■ WHAT THIS TASK INVOLVES
Answer with the exact lines of the following material from the one containing "ピュータの便利な使い方などを発信しています。" through the one containing "度で画面レイアウトを確認す", both end lines included.

■ RECORD EXTRACTS
==============================

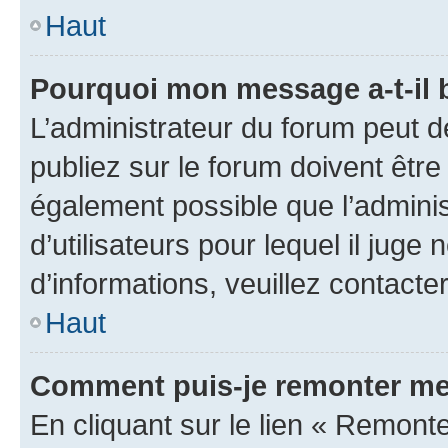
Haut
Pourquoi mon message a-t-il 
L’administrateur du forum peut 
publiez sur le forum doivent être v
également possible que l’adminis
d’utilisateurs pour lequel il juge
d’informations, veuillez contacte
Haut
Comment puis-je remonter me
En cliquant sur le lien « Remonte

==============================

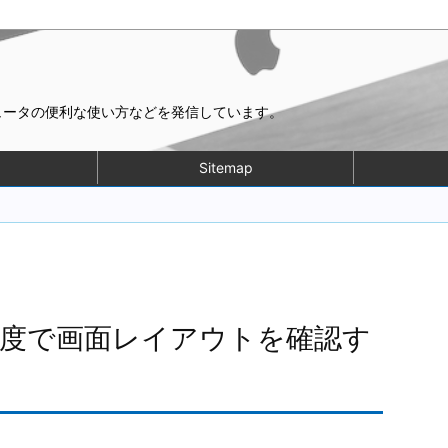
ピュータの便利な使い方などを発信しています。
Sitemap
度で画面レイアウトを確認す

==============================

■ ANSWER FOR THE TASK
ピュータの便利な使い方などを発信しています。
Sitemap
度で画面レイアウトを確認す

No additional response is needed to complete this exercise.